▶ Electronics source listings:
◆ ◆ ◆
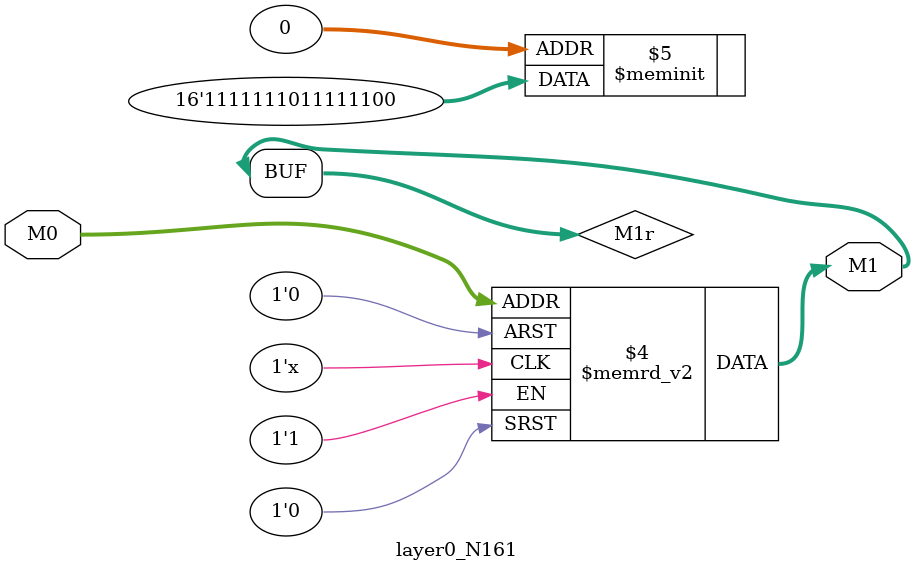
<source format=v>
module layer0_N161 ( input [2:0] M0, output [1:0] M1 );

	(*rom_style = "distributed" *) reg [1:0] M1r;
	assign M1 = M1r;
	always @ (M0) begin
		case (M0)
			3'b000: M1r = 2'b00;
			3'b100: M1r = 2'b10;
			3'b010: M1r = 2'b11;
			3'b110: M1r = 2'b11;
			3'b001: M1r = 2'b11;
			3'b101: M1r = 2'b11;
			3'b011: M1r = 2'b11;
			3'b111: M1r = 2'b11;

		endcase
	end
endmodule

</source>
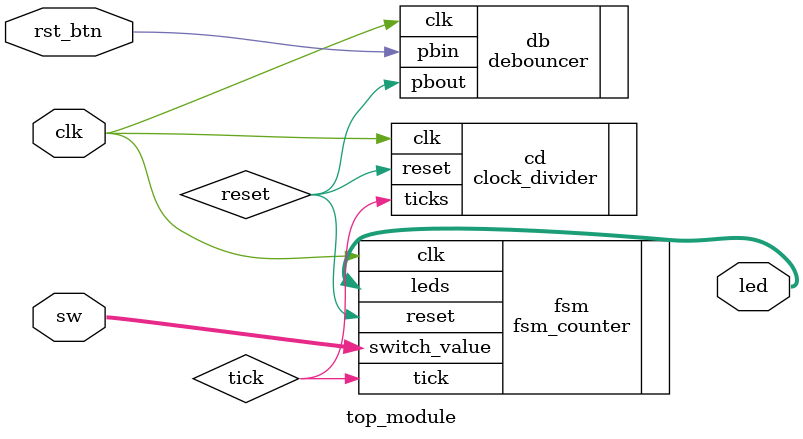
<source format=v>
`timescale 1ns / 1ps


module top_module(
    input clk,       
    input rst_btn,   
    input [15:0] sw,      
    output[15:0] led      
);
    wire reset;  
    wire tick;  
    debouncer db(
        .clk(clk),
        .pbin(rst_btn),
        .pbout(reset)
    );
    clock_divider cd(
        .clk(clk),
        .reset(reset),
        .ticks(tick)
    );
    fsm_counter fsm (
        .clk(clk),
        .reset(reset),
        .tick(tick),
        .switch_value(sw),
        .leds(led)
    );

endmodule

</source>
◆ ◆ ◆
▶ YOUR TASK: Repeat the records above word for word, keeping no pictures in the copy.

▶ FINAL ANSWER:
<source format=v>
module layer0_N161 ( input [2:0] M0, output [1:0] M1 );

	(*rom_style = "distributed" *) reg [1:0] M1r;
	assign M1 = M1r;
	always @ (M0) begin
		case (M0)
			3'b000: M1r = 2'b00;
			3'b100: M1r = 2'b10;
			3'b010: M1r = 2'b11;
			3'b110: M1r = 2'b11;
			3'b001: M1r = 2'b11;
			3'b101: M1r = 2'b11;
			3'b011: M1r = 2'b11;
			3'b111: M1r = 2'b11;

		endcase
	end
endmodule

</source>
<source format=v>
`timescale 1ns / 1ps


module top_module(
    input clk,       
    input rst_btn,   
    input [15:0] sw,      
    output[15:0] led      
);
    wire reset;  
    wire tick;  
    debouncer db(
        .clk(clk),
        .pbin(rst_btn),
        .pbout(reset)
    );
    clock_divider cd(
        .clk(clk),
        .reset(reset),
        .ticks(tick)
    );
    fsm_counter fsm (
        .clk(clk),
        .reset(reset),
        .tick(tick),
        .switch_value(sw),
        .leds(led)
    );

endmodule

</source>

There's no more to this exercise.